ACE2 polymorphisms have been investigated with no evidence of an association with the aggressiveness of severe acute respiratory syndrome [19]. The ACE gene contains an insertion/deletion (Ins/Del) polymorphism (rs4646994; ref. [20]), which associates with higher serum ACE levels [20], obesity [21], hypertension [22], increased cardiovascular risk [23], and thrombophilia [24]; all clinical conditions correlated with more aggressive COVID-19 [1]. Additionally, the ACE Del/Del polymorphism has been associated with mortality in acute respiratory distress syndrome (ARDS) [25]. Our hypothesis is that increased availability of ACE due to ACE Del/Del polymorphism might help explain why SARS-CoV-2 is hitting so hard in Southern Europe.

We found that the distribution of ACE polymorphisms varied among populations, and Del/Del was much more represented in Italy, especially in the eldest, than in China. A gradient in Del/Del polymorphism was also apparent moving from the south to the north of Europe (Table 1). As reported in Fig. 1b, a simple linear regression showed an association between Del/Del polymorphism and COVID-19-related deaths in 25 European countries for which we were able to retrieve comparable information on ACE polymorphisms (e.g., gender distribution, age, samples analyzed). Because data appeared bimodally distributed, they were also analyzed by Spearman’s correlation. The association between ACE Del/Del polymorphism and COVID-19-related deaths remained significant (r 0.4024 (95% 0.005720 to 0.6896), p (two tailed) = 0.0416).

A potential association between ACE polymorphisms and COVID-19 was already investigated by Delanghe and colleagues, who compared the Del-allele frequency of ACE with the mortality of COVID-19 in 25 different European countries [26]. They found a significant correlation between COVID-19-related deaths and the prevalence of the ACE D-allele (Spearman r = − 0.510, p = 0.01). However, focusing on D-allele, the authors aggregated Ins and Del polymorphisms in the analysis, thus diluting the negative effect of Del/Del into the positive effects of Ins/Ins polymorphisms. Indeed, in our analysis, Ins/Ins polymorphism inversely correlated with COVID-19-related deaths (Fig. 1c, Spearman: r = − 0.4898 (95%, − 0.7427 to − 0.1145), p (two tailed) = 0.0111). A correlation between Ins/Del polymorphism and COVID-19-related deaths was not found (Table 1; p = 0.9061). Altogether, these findings suggest a pathogenic role of ACE in COVID-19. This finding might also help explain why in Southern Europe COVID-19-associated mortality has been so high. ACE polymorphisms remain one of probably many genetic and non-genetic factors influencing COVID-19 outcomes.
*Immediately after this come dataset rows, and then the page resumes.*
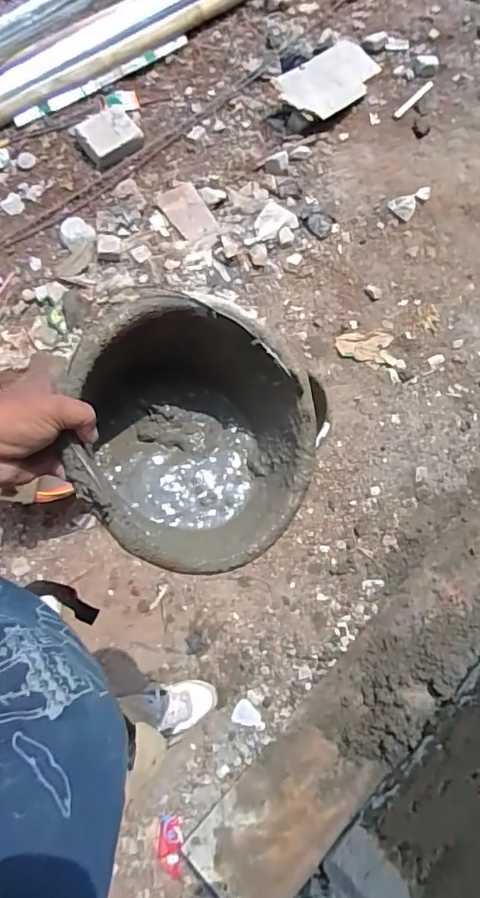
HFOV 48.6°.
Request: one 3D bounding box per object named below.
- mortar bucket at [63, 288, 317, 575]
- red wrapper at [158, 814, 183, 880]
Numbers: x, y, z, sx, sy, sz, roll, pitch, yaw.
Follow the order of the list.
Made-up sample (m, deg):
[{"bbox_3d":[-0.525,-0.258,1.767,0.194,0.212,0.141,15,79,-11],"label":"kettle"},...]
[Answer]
[{"bbox_3d":[-0.068,-0.011,0.559,0.256,0.170,0.256,1,89,-30],"label":"mortar bucket"},{"bbox_3d":[-0.165,0.945,1.259,0.058,0.016,0.122,5,68,1],"label":"red wrapper"}]

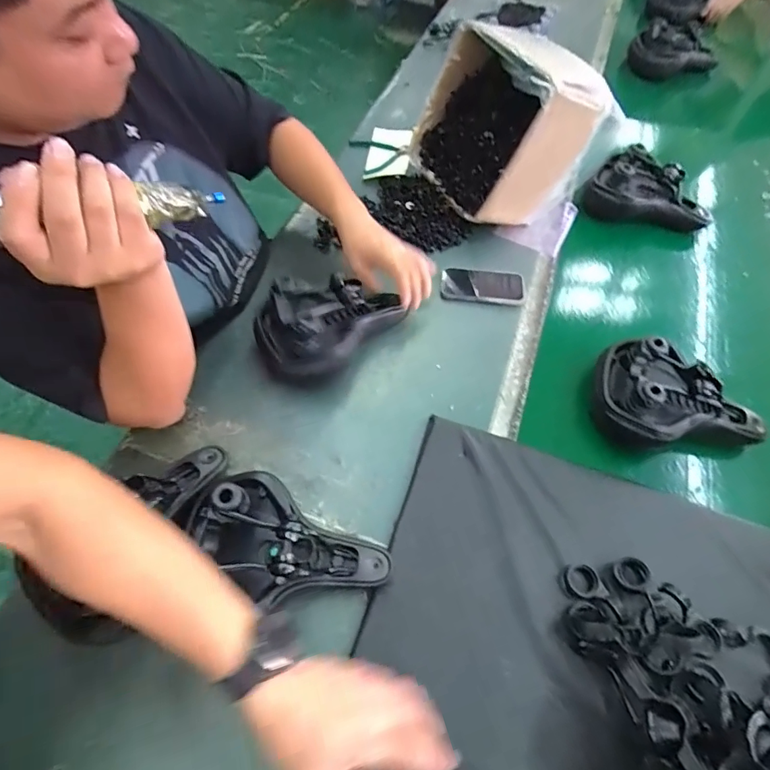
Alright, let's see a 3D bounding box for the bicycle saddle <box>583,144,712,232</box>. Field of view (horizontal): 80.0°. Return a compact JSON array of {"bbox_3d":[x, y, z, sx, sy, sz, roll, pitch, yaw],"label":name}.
[{"bbox_3d":[0.558,-0.411,0.962,0.237,0.099,0.127,20,60,10],"label":"bicycle saddle"}]

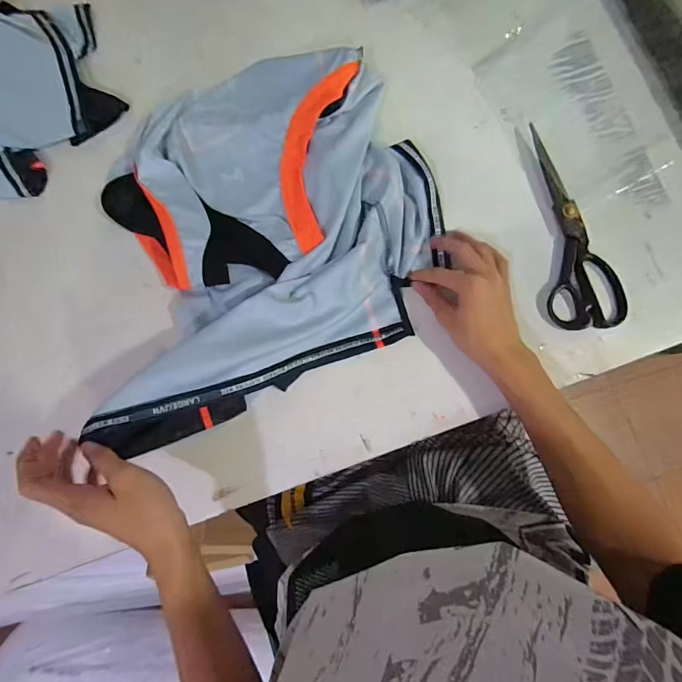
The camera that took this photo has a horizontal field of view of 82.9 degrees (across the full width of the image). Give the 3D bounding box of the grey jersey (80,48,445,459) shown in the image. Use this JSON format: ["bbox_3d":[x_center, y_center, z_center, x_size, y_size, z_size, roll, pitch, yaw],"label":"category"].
[{"bbox_3d":[-0.098,-0.136,0.427,0.403,0.093,0.370,-25,80,2],"label":"grey jersey"}]

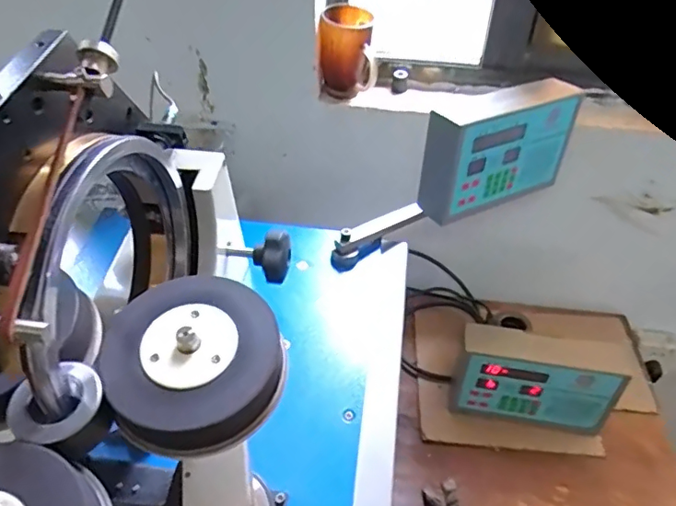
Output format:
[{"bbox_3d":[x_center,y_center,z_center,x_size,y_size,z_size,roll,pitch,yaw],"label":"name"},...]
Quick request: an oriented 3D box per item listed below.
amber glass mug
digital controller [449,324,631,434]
[{"bbox_3d":[0.017,-0.305,0.831,0.090,0.125,0.074,5,42,4],"label":"amber glass mug"},{"bbox_3d":[0.291,0.195,0.801,0.227,0.165,0.069,13,43,12],"label":"digital controller"}]

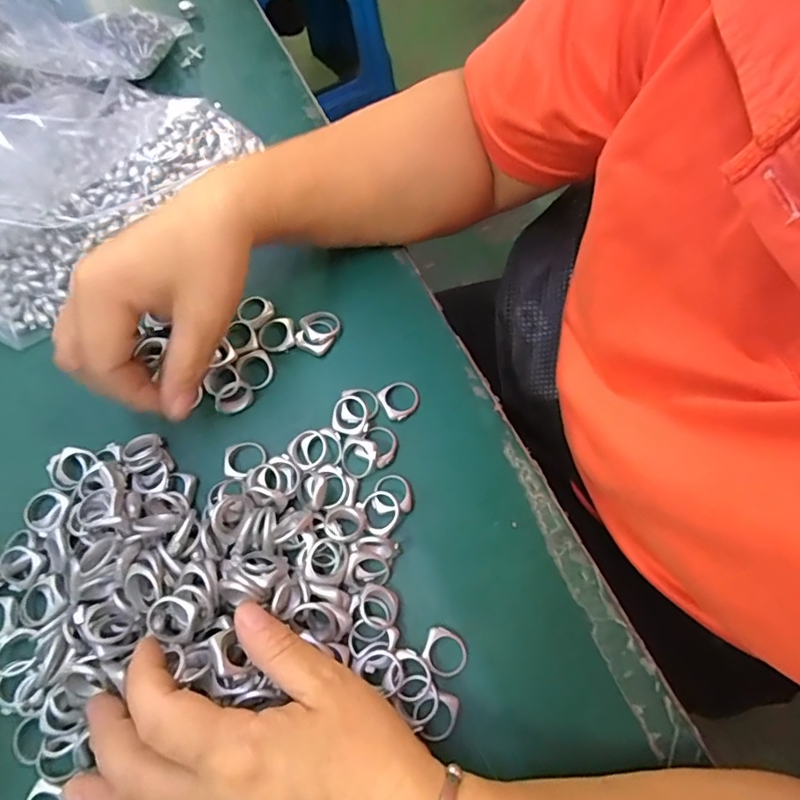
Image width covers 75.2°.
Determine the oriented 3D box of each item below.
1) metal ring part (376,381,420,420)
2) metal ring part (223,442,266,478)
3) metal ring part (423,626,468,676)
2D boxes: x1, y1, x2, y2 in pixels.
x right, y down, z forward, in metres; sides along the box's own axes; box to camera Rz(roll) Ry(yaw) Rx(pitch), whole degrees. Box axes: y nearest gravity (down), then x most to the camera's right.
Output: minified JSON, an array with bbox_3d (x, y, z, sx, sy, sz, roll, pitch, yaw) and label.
[{"bbox_3d":[0.000,-0.001,0.300,0.022,0.004,0.022,-28,71,-8],"label":"metal ring part"},{"bbox_3d":[-0.087,0.033,0.290,0.023,0.004,0.021,0,69,0],"label":"metal ring part"},{"bbox_3d":[0.022,0.122,0.251,0.021,0.004,0.020,-1,70,2],"label":"metal ring part"}]

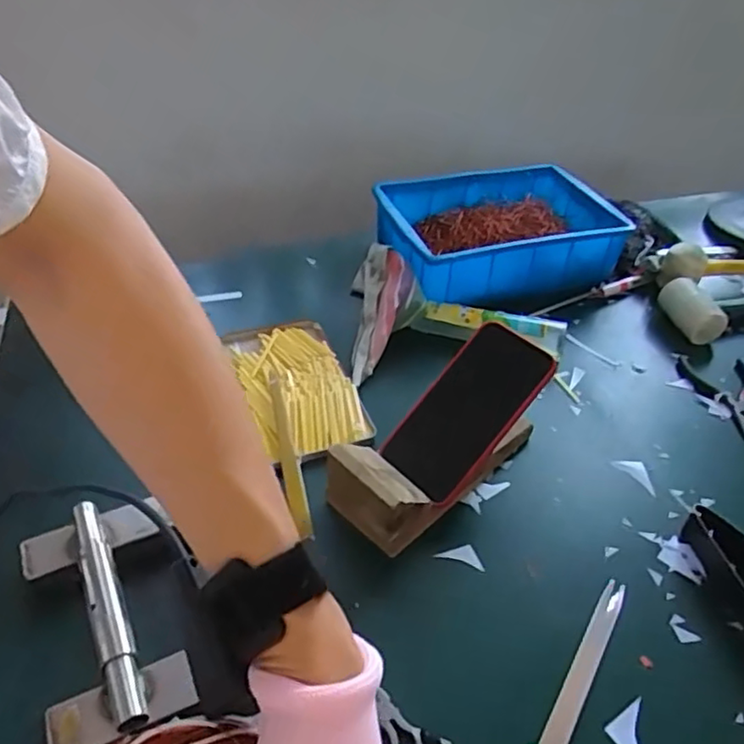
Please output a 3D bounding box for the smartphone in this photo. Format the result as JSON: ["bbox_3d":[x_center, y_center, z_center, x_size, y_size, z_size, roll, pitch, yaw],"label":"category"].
[{"bbox_3d":[0.085,0.033,0.572,0.074,0.015,0.162,39,84,17],"label":"smartphone"}]

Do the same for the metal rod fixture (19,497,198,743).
[{"bbox_3d":[-0.189,0.169,0.457,0.095,0.032,0.172,-18,43,-20],"label":"metal rod fixture"}]

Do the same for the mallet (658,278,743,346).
[{"bbox_3d":[0.495,-0.100,0.809,0.286,0.051,0.079,-11,43,-16],"label":"mallet"}]

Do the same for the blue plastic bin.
[{"bbox_3d":[0.166,-0.177,0.859,0.312,0.107,0.193,-11,43,-16],"label":"blue plastic bin"}]

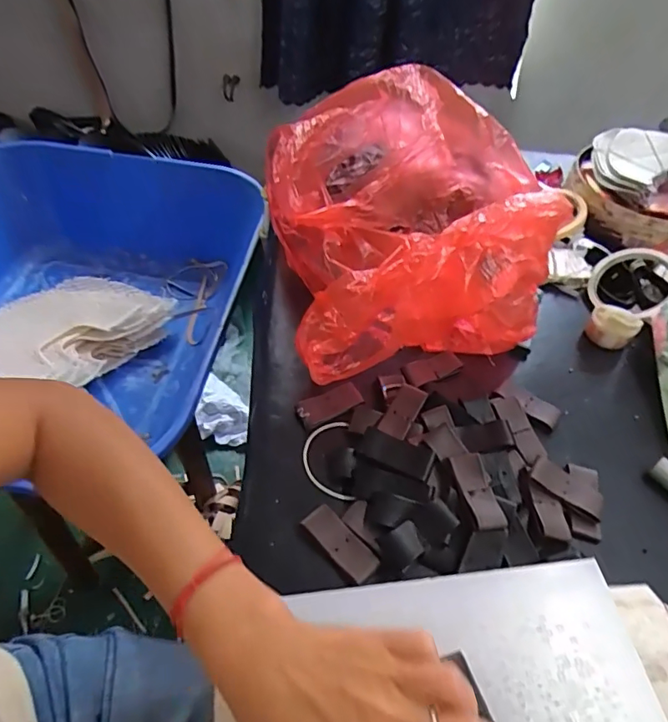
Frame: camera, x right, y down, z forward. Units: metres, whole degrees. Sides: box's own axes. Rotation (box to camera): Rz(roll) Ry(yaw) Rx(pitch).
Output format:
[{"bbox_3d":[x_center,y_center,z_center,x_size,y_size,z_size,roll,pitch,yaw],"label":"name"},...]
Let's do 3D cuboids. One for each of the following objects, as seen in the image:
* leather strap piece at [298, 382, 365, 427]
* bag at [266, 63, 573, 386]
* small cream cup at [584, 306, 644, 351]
[{"bbox_3d":[-0.003,0.039,0.464,0.060,0.005,0.024,-20,66,-24],"label":"leather strap piece"},{"bbox_3d":[0.093,-0.153,0.535,0.291,0.145,0.348,-5,52,-11],"label":"bag"},{"bbox_3d":[0.298,-0.035,0.559,0.048,0.041,0.045,3,51,-4],"label":"small cream cup"}]

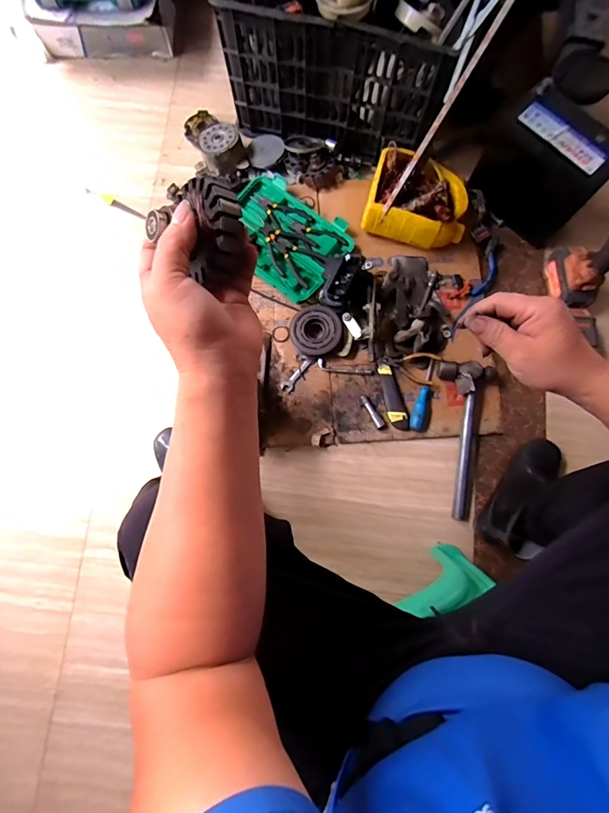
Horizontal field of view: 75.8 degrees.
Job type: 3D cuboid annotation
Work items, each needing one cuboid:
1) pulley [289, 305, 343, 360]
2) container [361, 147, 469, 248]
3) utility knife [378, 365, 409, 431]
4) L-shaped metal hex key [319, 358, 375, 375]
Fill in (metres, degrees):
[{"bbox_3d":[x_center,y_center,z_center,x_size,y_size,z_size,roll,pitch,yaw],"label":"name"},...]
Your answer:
[{"bbox_3d":[0.023,-0.164,0.856,0.105,0.045,0.108,0,80,0],"label":"pulley"},{"bbox_3d":[0.254,-0.458,0.864,0.216,0.111,0.163,15,80,2],"label":"container"},{"bbox_3d":[0.190,-0.019,0.834,0.040,0.016,0.142,-13,80,-3],"label":"utility knife"},{"bbox_3d":[0.090,-0.080,0.864,0.125,0.011,0.025,12,80,2],"label":"L-shaped metal hex key"}]

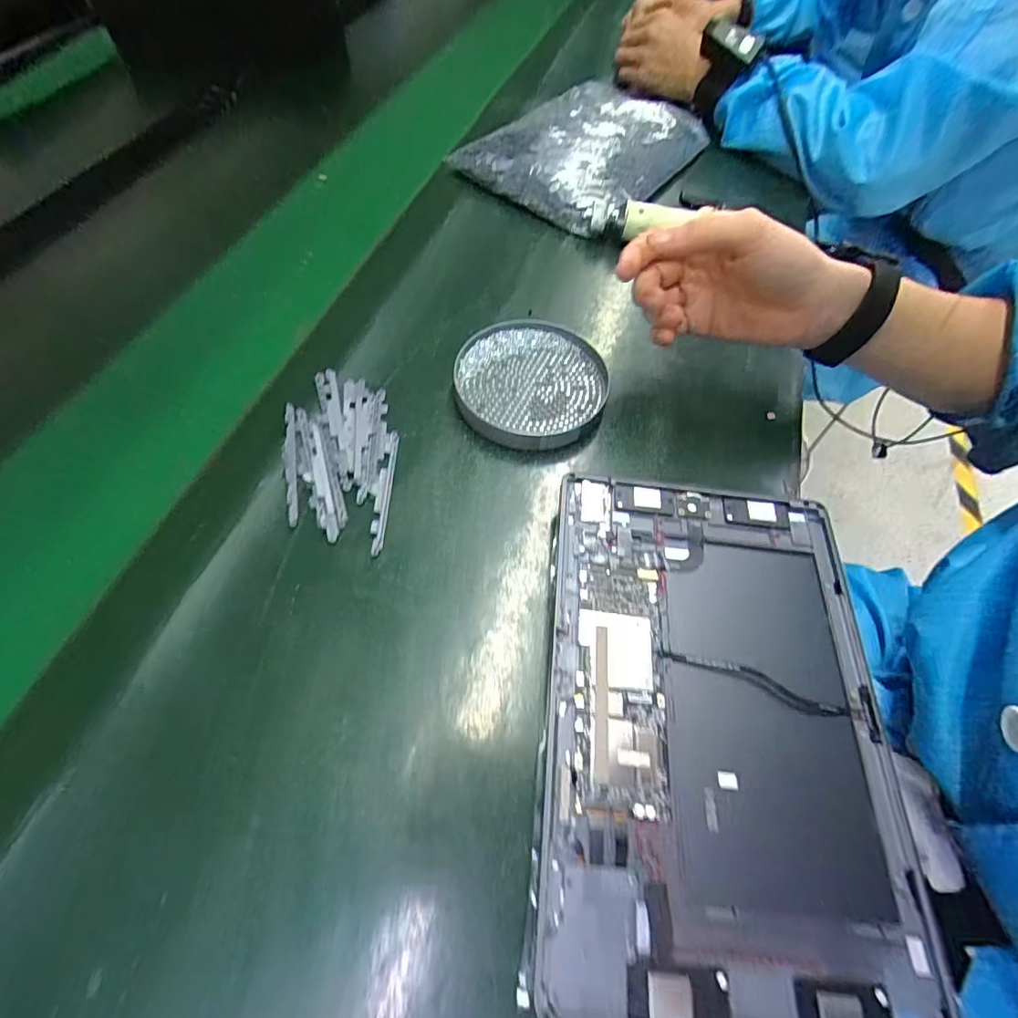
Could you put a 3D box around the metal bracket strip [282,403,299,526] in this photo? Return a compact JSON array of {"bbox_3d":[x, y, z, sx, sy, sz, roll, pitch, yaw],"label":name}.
[{"bbox_3d":[-0.145,-0.031,0.344,0.009,0.004,0.091,-7,66,-11],"label":"metal bracket strip"}]

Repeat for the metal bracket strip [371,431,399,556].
[{"bbox_3d":[-0.082,-0.014,0.345,0.009,0.004,0.096,2,58,-2],"label":"metal bracket strip"}]

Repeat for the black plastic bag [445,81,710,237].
[{"bbox_3d":[0.093,-0.403,0.572,0.171,0.031,0.281,38,65,8],"label":"black plastic bag"}]

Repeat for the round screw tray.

Abundance of ACE in the blood of Del/Del COVID-19 patients might favor the generation of Ang II. Additionally, ACE2 receptor downregulation caused by SARS-Cov-2 engagement increases Ang II availability, and its deleterious effects downstream of the Ang II type 1 receptor [17]. ACE2 downregulation might also facilitate neutrophil recruitment in the lungs, eventually leading to increased tissue damage. Additionally, Ang II is involved in platelet activation and aggregation [27], which may occur in COVID-19 patients [1]. Dysregulation of RAAS due to excessive ACE might also explain the increased susceptibility of elders to COVID-19 [28], in which the Del/Del polymorphism is particularly high (Table 1). Thus, serum ACE levels and/or Del/Del polymorphism might be predictive of more aggressive disease.

Based on these premises, ACE Del/Del polymorphism and serum ACE levels should be investigated as predictive biomarkers of COVID-19 aggressiveness, as it has been already proposed in ARDS patients [29], and ACE and Ang II might be potential therapeutic targets in COVID-19 patients.